At the same time, the flow of refugees to Europe is increasing. About 80,000 Iraqis already live in Sweden, where the government and municipalities provide generous financial support for language courses, job training, apartments and welfare benefits. Life is so good in Sweden that families are encouraging their relatives and friends to follow their example and move there.
Masin, 56, paid $70,000 to smugglers to bring him and his wife and their five grown children to Sweden. He worked as a construction engineer in the northern Iraqi city of Mosul, and comes from a Christian family. "We are caught between all fronts," he says. "Everyone is against us, the Shiites, the Sunnis and even the Kurds."
It began with daily threats. Soon his wife was forced to wear a headscarf on the street to attend church services. Neighbors avoided the family. Then the first threatening phone calls started. They wanted $150,000 -- or his life. "You are kuffar (infidels) and you must die," the caller said. That was enough for Masin. In early November a middleman drove the family to Amman, where they were given fake passports and tickets to freedom.
Masin now lives in Södertälje, a city southwest of Stockholm. Of the city's population of close to 82,000, more than 6,000 are from Iraq. Many of them live in low-rent housing in the city's Ronna neighborhood -- earning it the nickname "Little Baghdad."
Sharing the Burden
The people smugglers are becoming increasingly professional and the refugees more numerous. Once they have set foot on Swedish soil, be it in the arrivals area at Arlanda or at the end of the Oresund Bridge near the southern Swedish city of Malmö, they are virtually assured a right of residence, as well as the right to travel within the borders of the European countries that are signatories to the Schengen Agreement. "We are still doing this gladly," says Tobias Billström, the immigration minister in Stockholm's new center-right government. But that could change quickly if the mood shifts, and not just in Sweden.
The European Union's interior and justice ministers are meeting on Friday in Luxembourg, and one of the topics on their agenda will be the issue of Iraqi refugees. The EU Commissioner for Justice Franco Frattini is expected to present a plan of action to the summit. On Wednesday, Frattini's spokesman said that Brussels was going to offer the 27 member states EU funding to help absorb the Iraqi refugees.

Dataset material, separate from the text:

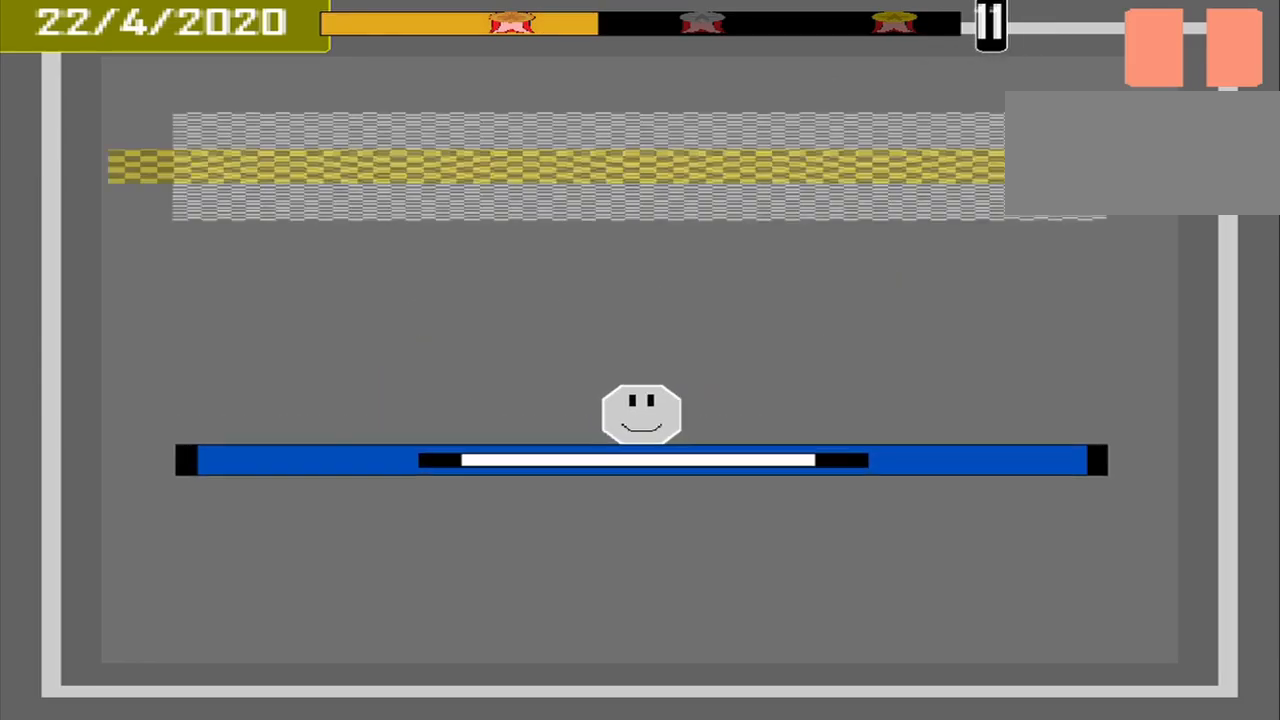
{"buttons": [], "events": []}
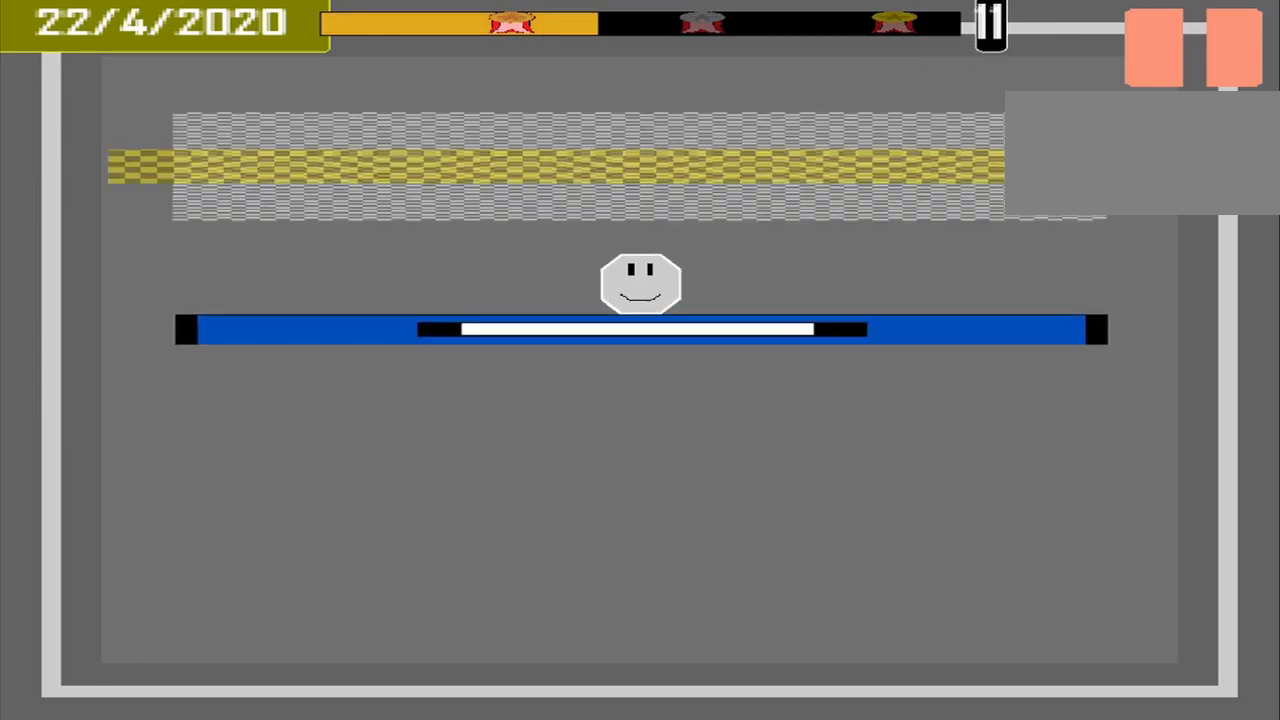
{"buttons": [], "events": []}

This follows an international donors' conference held by the UNHCR in Geneva on Tuesday and Wednesday. The meeting was aimed at collecting funds to improve the situation of the Iraqi refugees in the neighboring states. Addressing the meeting of 450 officials from 60 countries, UN Secretary-General Ban Ki-moon said that "all of us must recognize that this situation is a global responsibility with international repercussions." On Tuesday the US pledged $18 million toward UNHCR operations for Iraqi refugees. But Amnesty International and Human Rights Watch have called on both the US and the UK to do more to help Iraqis who have fled the country to resettle.
The alternative to the flight to Europe would be to keep as many Iraqis as possible in Syria and Jordan, the very countries that have already absorbed the bulk of refugees from neighboring Iraq. "The governments in Damascus and Amman are concerned and worried about the tense situation," says Billström. UN High Commissioner for Refugees Antonio Guterres agrees: "A very limited number of countries are paying a very heavy price."
Sweden is one of those countries. Stockholm's social welfare agencies fear that up to 40,000 Iraqi refugees will enter the country this year. For this reason, say critics, the EU Commission and individual member states should be sending more than just experts and translators to Stockholm to help the Swedes handle the bureaucratic challenges the flood of refugees poses. They should also assume more responsibility and "share the burden," says Billström. Even Washington has indicated that it will consider accepting 7,000 Iraqi refugees.